Permeance  of Condensable Gases in Rubbery Polymer Membranes at High Pressure  

The gas transport properties of thin film composite membranes (TFCMs) with selective layers of PolyActive™, polydimethylsiloxane (PDMS), and polyoctylmethylsiloxane (POMS) were investigated over a range of temperatures (10–34 °C; temperature increments of 2 °C) and pressures (1–65 bar abs; 38 pressure increments). The variation in the feed pressure of condensable gases CO2 and C2H6 enabled the observation of peaks of permeance in dependence on the feed pressure and temperature. For PDMS and POMS, the permeance peak was reproduced at the same feed gas activity as when the feed temperature was changed. PolyActive™ TFCM showed a more complex behaviour, most probably due to a higher CO2 affinity towards the poly(ethylene glycol) domains of this block copolymer. A significant decrease in the permeate temperature associated with the Joule–Thomson effect was observed for all TFCMs.
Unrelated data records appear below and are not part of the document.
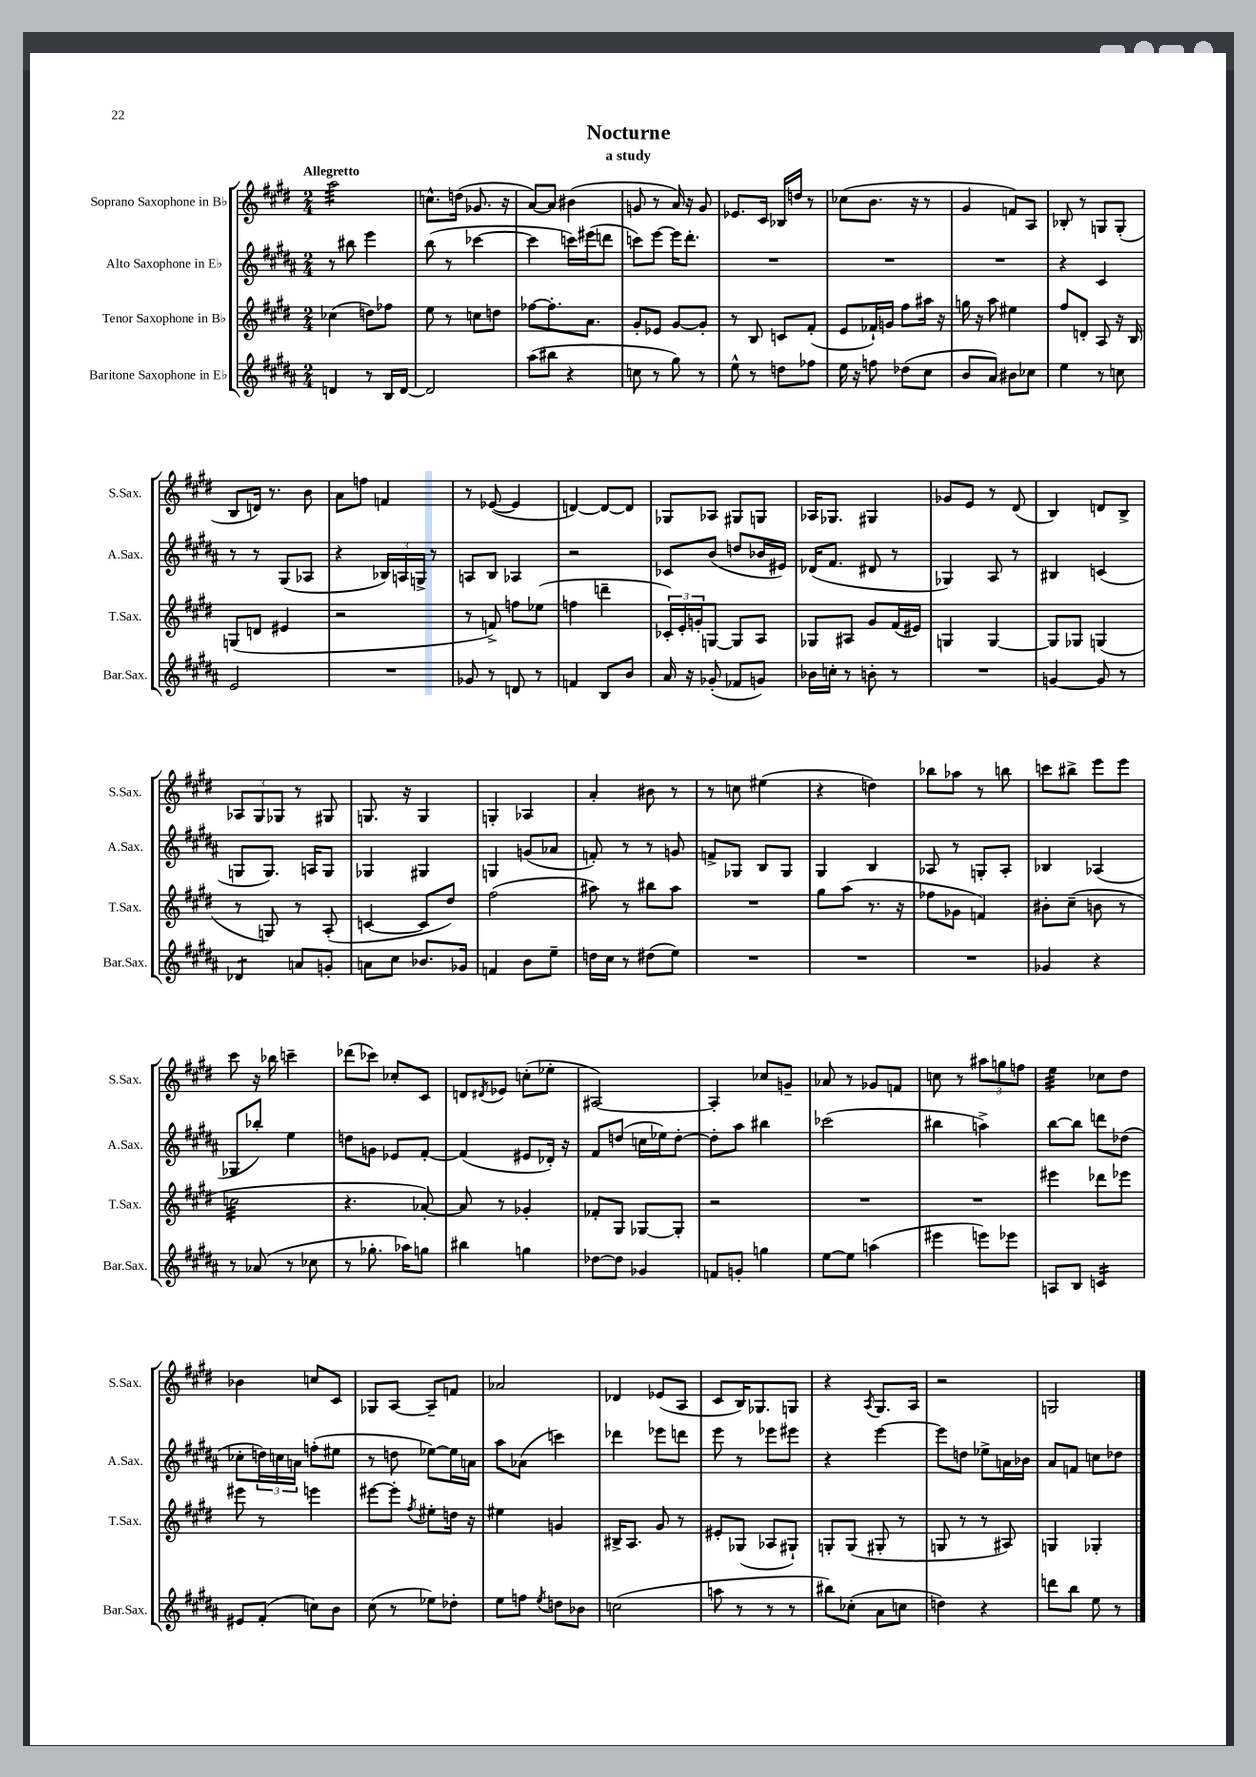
\header { title = "Nocturne" subtitle = "a study" }
<<
\new StaffGroup <<
\new Staff = "s0" \with { instrumentName = "Soprano Saxophone in Bb" shortInstrumentName = "S.Sax." } {
    \clef treble \key e \major \numericTimeSignature \time 2/4 \tempo "Allegretto"
    a''2:32 |
    c''8.-^ d''16( ges'8. r16 |
    a'8~) a'8 bis'4( |
    g'8 r8 a'16) r16 g'8 |
    ees'8. cis'16 bes16 d''16 r8 |
    ces''8( b'8. r16 r8 |
    gis'4 f'8) a8 |
    bes8-. r8 g8 g8-.( |
    b8 d'16) r8. b'8 |
    a'8 f''8 f'4 |
    r8 ees'8~( ees'4 |
    d'4~) d'8~ d'8 |
    ges8 aes8 gis8 g8 |
    aes16 ges8. gis4 |
    ges'8 e'8 r8 dis'8( |
    b4) d'8 b8-> |
    \tuplet 3/2 { aes8 gis8 ges8 } r8 gis8 |
    g8. r16 g4 |
    g4-. aes4 |
    a'4-. bis'8 r8 |
    r8 c''8 eis''4( |
    r4 d''4) |
    bes''8 aes''8 r8 b''8 |
    c'''8 bis''8-> e'''8 e'''8 |
    cis'''8 r16 bes''16 c'''4-- |
    des'''8( ces'''8) ces''8-. cis'8 |
    d'8 \acciaccatura { dis'8 } ees'8 c''8-.( ees''8-. |
    ais2~) |
    ais4-. ces''8 g'8-- |
    aes'8 r8 ges'8 f'8 |
    c''8 r8 \tuplet 3/2 { ais''8 g''8 f''8 } |
    e''4:32 ces''8 dis''8 |
    bes'4 c''8 cis'8 |
    ges8 a8~ a8-- f'8 |
    aes'2 |
    des'4 ees'8( a8 |
    cis'8 b16) ges8. g8 |
    r4 \acciaccatura { a8 } gis8. a16 |
    r2 |
    g2 \bar "|." |
}
\new Staff = "s1" \with { instrumentName = "Alto Saxophone in Eb" shortInstrumentName = "A.Sax." } {
    \clef treble \key b \major \numericTimeSignature \time 2/4
    r8 bis''8 e'''4 |
    b''8( r8 ces'''4~ |
    ces'''4 c'''16) eis'''16( d'''8 |
    c'''8) e'''8~ e'''16 dis'''8.-. |
    R2 |
    R2 |
    R2 |
    r4 cis'4 |
    r8 r8 gis8( aes8 |
    r4 \tuplet 3/2 { bes16) a16 g16-> } r8 |
    a8 b8 aes4 |
    r2 |
    ces'8 b'8( d''8 bes'16 eis'16) |
    des'16( fis'8. dis'8 r8 |
    ges4) ais8 r8 |
    bis4 c'4( |
    g8 g8.) a16 g8 |
    ges4 gis4 |
    g4 g'8( aes'8 |
    f'8-.) r8 r8 g'8 |
    f'8-> ges8 b8 ges8 |
    gis4 b4 |
    aes8 r8 g8-. aes8-. |
    bes4 aes4( |
    ges8 bes''8-.) e''4 |
    d''8 g'8 ees'8 fis'8~-. |
    fis'4( eis'8 des'16-.) r16 |
    fis'8 d''8( c''16 ees''16) d''8~-. |
    d''8-. ais''8 bis''4 |
    ces'''2( |
    bis''4 a''4->) |
    b''8~ b''8 d'''8 des''8( |
    ces''8-. \tuplet 3/2 { d''16) c''16 a'16 } f''8-.( eis''8 |
    r8 d''8 ees''8~) ees''16 a'16 |
    ais''8 aes'8( c'''4) |
    des'''4 ees'''8 d'''8 |
    e'''8 r8 ees'''8 eis'''8 |
    r4 e'''4~ |
    e'''8 d''8 ees''8-> a'16 bes'16 |
    ais'8 f'8 c''8 des''8 \bar "|." |
}
\new Staff = "s2" \with { instrumentName = "Tenor Saxophone in Bb" shortInstrumentName = "T.Sax." } {
    \clef treble \key e \major \numericTimeSignature \time 2/4
    ces''4( d''8) fes''8 |
    e''8 r8 c''8 d''8 |
    fes''8~ fes''8.-. a'8. |
    gis'8-. ees'8 gis'8~ gis'8-. |
    r8 b8 c'8 fis'8-.( |
    e'8 fes'16-!) g'16 fis''8 ais''16 r16 |
    g''16 r16 a''8 eis''4 |
    fis''8 d'8-. a8 r16 b16 |
    g8( d'8 eis'4 |
    r2 |
    r8 f'8->) f''8 ees''8( |
    f''4 d'''4-- |
    \tuplet 3/2 { ces'16-.) e'16-. g'16-. } g8~ g8 a8 |
    ges8 ais8 gis'8 fis'16( eis'16) |
    g4 g4~ |
    g8 ges8 g4( |
    r8 g8) r8 a8-.( |
    c'4~ c'8 dis''8) |
    fis''2( |
    ais''8) r8 bis''8 ais''8 |
    R2 |
    gis''8 a''8( r8. r16 |
    fes''8 ges'8 f'4) |
    bis'8-. cis''8--( b'8 r8 |
    c''2:32 |
    r4. aes'8~-.) |
    aes'8 r8 ges'4-. |
    fes'8-. gis8 ges8~ ges8-. |
    r2 |
    R2 |
    R2 |
    eis'''4 des'''8 ees'''8 |
    eis'''8 r8 e'''4 |
    eis'''8~ eis'''8-. \acciaccatura { fis''8 } eis''8-. d''16 r16 |
    eis''4 g'4 |
    bis16-> a8. gis'8 r8 |
    eis'8-. ges8( aes8 gis8-!) |
    g8-. g8( gis8-. r8 |
    g8 r8 r8 ais8) |
    g4 ges4-. \bar "|." |
}
\new Staff = "s3" \with { instrumentName = "Baritone Saxophone in Eb" shortInstrumentName = "Bar.Sax." } {
    \clef treble \key b \major \numericTimeSignature \time 2/4
    d'4 r8 b16 d'16~ |
    d'2 |
    ais''8( bis''8 r4 |
    c''8 r8 gis''8) r8 |
    e''8-^ r8 d''8 fes''8 |
    e''16 r16 f''8 des''8( cis''8 |
    b'8 ais'8) bis'8 ces''8 |
    e''4 r8 c''8 |
    e'2 |
    R2 |
    ges'8 r8 d'8 r8 |
    f'4 b8 b'8 |
    ais'16 r16 ges'8-.( fes'8 g'8) |
    bes'16 c''16-. r8 b'8-. r8 |
    R2 |
    g'4~ g'8 r8 |
    des'4:8 a'8 g'8-. |
    a'8 cis''8 bes'8. ges'16 |
    f'4 b'8 e''8-- |
    d''16 cis''16 r8 dis''8( e''8) |
    R2 |
    R2 |
    R2 |
    ges'4 r4 |
    r8 aes'8( r8 ces''8 |
    r8 ges''8.-. aes''16) g''8 |
    bis''4 g''4 |
    des''8~ des''8 ges'4 |
    f'8 g'8-. g''4 |
    e''8~ e''8 a''4( |
    eis'''4 e'''8) ees'''8 |
    a8 b8 c'4:16 |
    eis'8 fis'8-.( c''8) b'8 |
    cis''8( r8 ees''8) des''8-. |
    e''8 f''8 \acciaccatura { e''8 } d''8 bes'8 |
    c''2( |
    a''8 r8 r8 r8 |
    bis''8) ces''8-.( ais'8 c''8 |
    d''4) r4 |
    d'''8 b''8 e''8 r8 \bar "|." |
}
>>
>>
\layout { \context { \Score \remove "Bar_number_engraver" } }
The stepwise permeance drop was observed at a feed gas activity of p/po ≥ 1, clearly indicating that a penetrant transfer through the selective layer occurs only according to the conditions on the feed side of the membrane. The permeate side gas temperature has no influence on the state of the selective layer or penetrant diffusing through it. The most likely cause of the observed TFCM behaviour is capillary condensation of the penetrant in the swollen selective layer material, which can be provoked by the clustering of penetrant molecules.